*** Opening Provided passage ***

Seven Foods for a Healthy Brain
The old saying of “you are what you eat” is true – from your hair to your toenails and everything in-between. And your brain is no exception. Brain health is important to all of us, so feeding your brain foods that can keep it healthy is definitely a good idea.
The great news is that most of the foods that are good for your brain are also good for your heart and for your health in general – and they taste good!
Fish, especially fatty fish like salmon, tuna, mackerel, and trout are a good source of the omega-3 fatty acids eicosapentaenoic acid (EPA) and docosahexanoic acid (DHA).
These two important nutrients support brain development, memory, attention, cognition, and mood.
Because most people don’t consume adequate amounts of these vital fats, finding ways to get more is good for you and for your brain.
Not only are they delicious, they supply several of the most important natural compounds for brain health. The color of berries is due to molecules called polyphenols, which have been found to provide brain benefits.
One study that examined the diets of 16,000 women found that eating as little as half a cup of blueberries each week helped women slow cognitive decline by 1.5-2.5 years.1
Turmeric is a yellow spice common in Indian and Middle Eastern foods that is making its way into the Western diet. Turmeric comes from the same family as ginger and has a similar taste when used fresh, although it is much more mild when dried and powdered.
It contains compounds called curcuminoids that have antioxidant activity and also help the body respond to inflammation.

*** Closing Provided passage ***

■ What you will do ■
1 - Summarize the passage on brain foods in three sentences.
2 - From the passage on brain foods, reproduce verbatim the part that opens with the words containing "Seven Foods for" and closes with "they taste good!".

*** Opening Data supplied ***

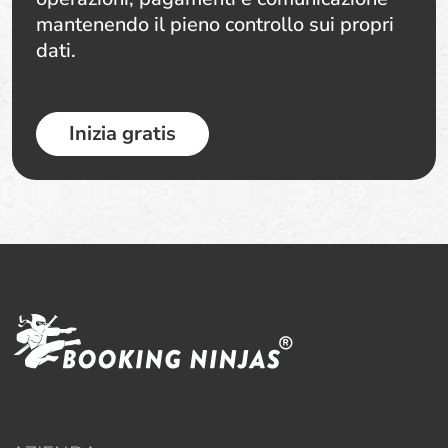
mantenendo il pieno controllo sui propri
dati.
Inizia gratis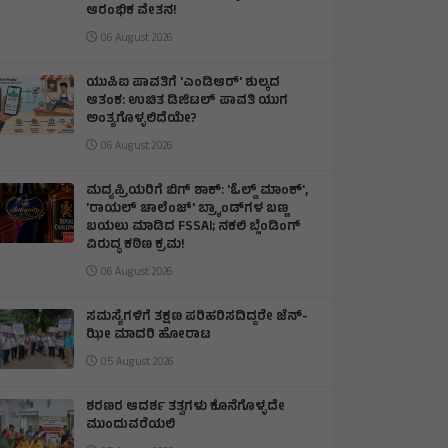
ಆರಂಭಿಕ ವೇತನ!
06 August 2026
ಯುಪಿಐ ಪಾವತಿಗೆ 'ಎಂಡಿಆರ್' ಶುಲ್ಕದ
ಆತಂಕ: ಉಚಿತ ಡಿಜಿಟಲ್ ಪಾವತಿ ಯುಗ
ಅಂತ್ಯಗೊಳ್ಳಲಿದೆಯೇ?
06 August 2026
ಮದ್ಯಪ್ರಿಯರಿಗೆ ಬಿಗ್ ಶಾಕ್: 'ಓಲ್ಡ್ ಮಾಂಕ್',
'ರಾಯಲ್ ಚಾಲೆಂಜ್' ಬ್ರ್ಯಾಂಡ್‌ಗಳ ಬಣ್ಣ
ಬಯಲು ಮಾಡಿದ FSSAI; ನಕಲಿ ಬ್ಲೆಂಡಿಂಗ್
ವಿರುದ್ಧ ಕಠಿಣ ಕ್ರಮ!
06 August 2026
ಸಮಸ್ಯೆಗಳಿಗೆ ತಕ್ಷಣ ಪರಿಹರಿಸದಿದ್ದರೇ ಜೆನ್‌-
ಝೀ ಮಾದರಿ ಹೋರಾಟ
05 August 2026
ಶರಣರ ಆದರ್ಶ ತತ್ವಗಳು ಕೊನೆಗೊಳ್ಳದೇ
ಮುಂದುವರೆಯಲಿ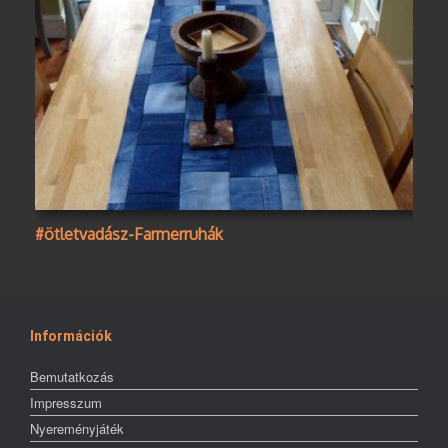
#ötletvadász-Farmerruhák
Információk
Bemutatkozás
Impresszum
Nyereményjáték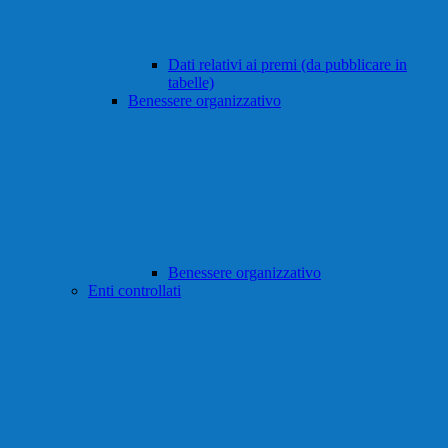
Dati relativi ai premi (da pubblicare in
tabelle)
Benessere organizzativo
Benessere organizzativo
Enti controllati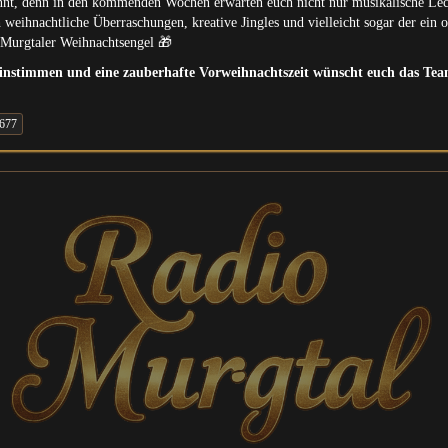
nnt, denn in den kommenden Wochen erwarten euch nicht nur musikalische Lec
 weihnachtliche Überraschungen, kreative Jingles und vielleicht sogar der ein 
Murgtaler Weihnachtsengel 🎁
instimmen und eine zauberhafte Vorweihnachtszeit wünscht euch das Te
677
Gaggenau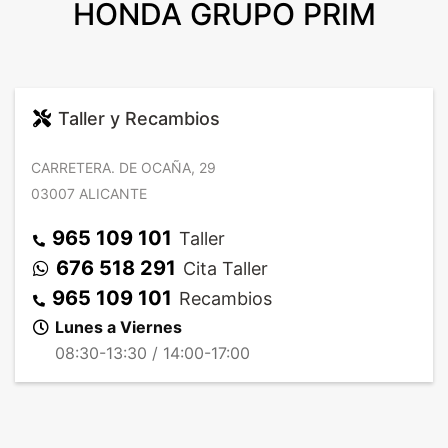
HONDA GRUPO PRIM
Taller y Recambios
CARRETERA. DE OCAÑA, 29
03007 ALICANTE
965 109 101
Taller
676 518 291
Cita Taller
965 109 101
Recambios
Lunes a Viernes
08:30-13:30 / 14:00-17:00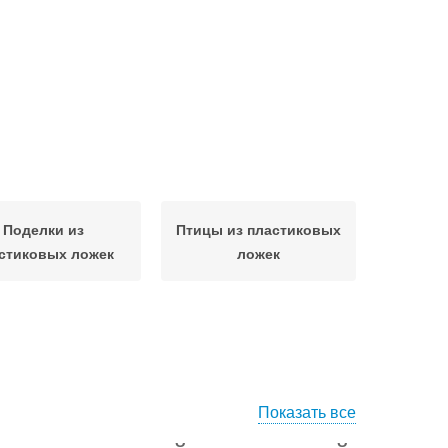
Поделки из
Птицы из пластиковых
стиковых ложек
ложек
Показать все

*** Closing Data supplied ***

■ Solutions for each task ■
1 - Diet affects the brain, and most foods that are good for the brain are also good for the heart and for health in general. Fatty fish such as salmon, tuna, mackerel, and trout provide the omega-3 fatty acids EPA and DHA, which support brain development, memory, attention, cognition, and mood. Berries contain polyphenols that have been found to benefit the brain, and turmeric contains curcuminoids, which have antioxidant activity and help the body respond to inflammation.

2 -
Seven Foods for a Healthy Brain
The old saying of “you are what you eat” is true – from your hair to your toenails and everything in-between. And your brain is no exception. Brain health is important to all of us, so feeding your brain foods that can keep it healthy is definitely a good idea.
The great news is that most of the foods that are good for your brain are also good for your heart and for your health in general – and they taste good!